In context to the current business environment, the increasing importance of the international capital movement can be observed. The international capital movements are having a great and growing importance for an economy. It is an important part of the international trade. It is because; the analysis of the international capital movements is an important part to adopt an adequate theory of international trade. The international capital movement is directly related to the international trade of goods and services. It provides mutual gain to both the lenders and borrowers as it provides highest risk adjusted returns (Yomogidaa, 2006). It is also beneficial for the countries to diversify the risks of temporary fluctuations in consumption patterns.

After the Second World War most of the countries in the world economy has established a free capital market in order to access the global capital market. It also led to liberalization in the several economies. But at the same time the free movement of capital at the international level cause a series of financial crisis in the 1990s. From the last two decades, a remarkable growth has seen in both gross and net international capital flow. The increase in the numbers of multinational enterprises caused an increase in the international capital mobility (Foders & Langhammer, 2006). The transfer of technology and managerial know-how also caused an increase in international capital flow.

**DATA SHOWN:**
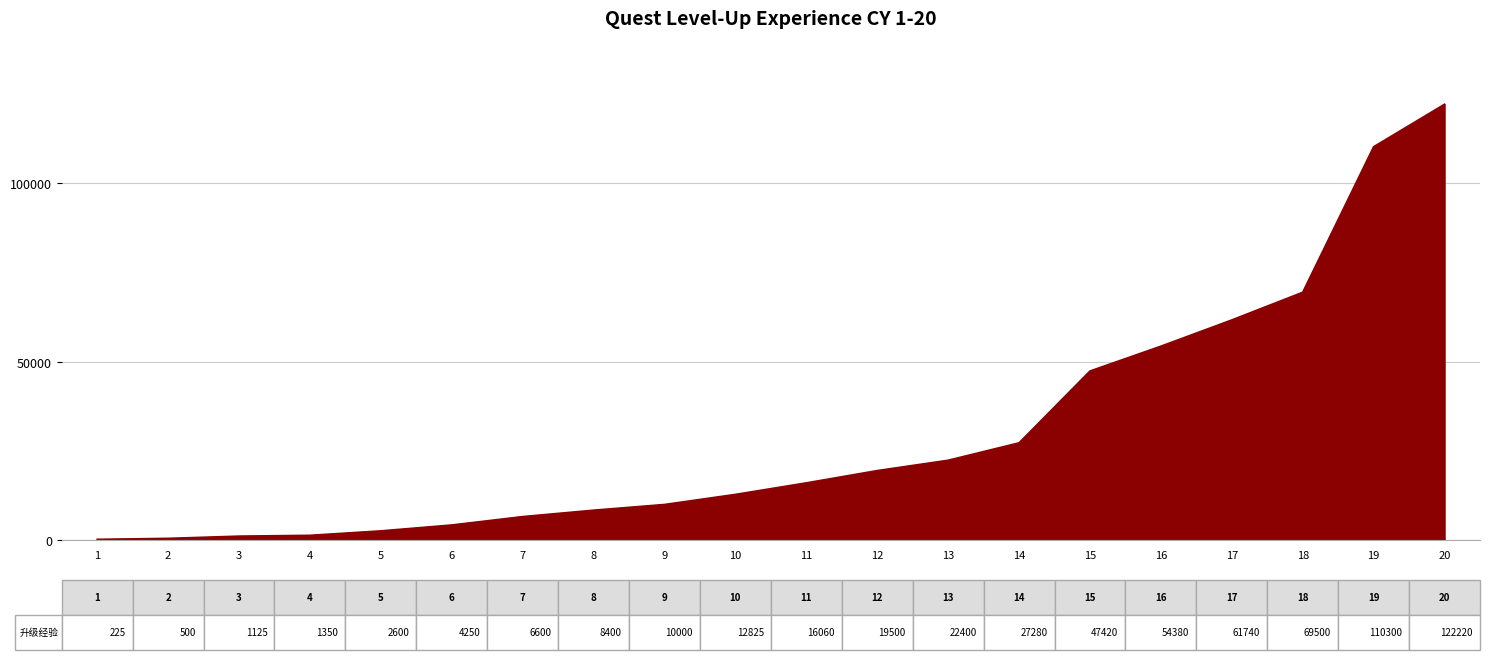

What is the maximum value shown in the chart?

122220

**INSTRUCTION 1:** Give the surname of every author cited in the passage on international capital movement.
**INSTRUCTION 2:** According to the passage on international capital movement, what caused a series of financial crises in the 1990s?
**INSTRUCTION 3:** Retype the passage on international capital movement from "In context to" up to and including "in consumption patterns.".
The data comes from a source separate from the passage on international capital movement.

**WORKED SOLUTION 1:** Yomogidaa, Foders, Langhammer

**WORKED SOLUTION 2:** The free movement of capital at the international level caused them.

**WORKED SOLUTION 3:**
In context to the current business environment, the increasing importance of the international capital movement can be observed. The international capital movements are having a great and growing importance for an economy. It is an important part of the international trade. It is because; the analysis of the international capital movements is an important part to adopt an adequate theory of international trade. The international capital movement is directly related to the international trade of goods and services. It provides mutual gain to both the lenders and borrowers as it provides highest risk adjusted returns (Yomogidaa, 2006). It is also beneficial for the countries to diversify the risks of temporary fluctuations in consumption patterns.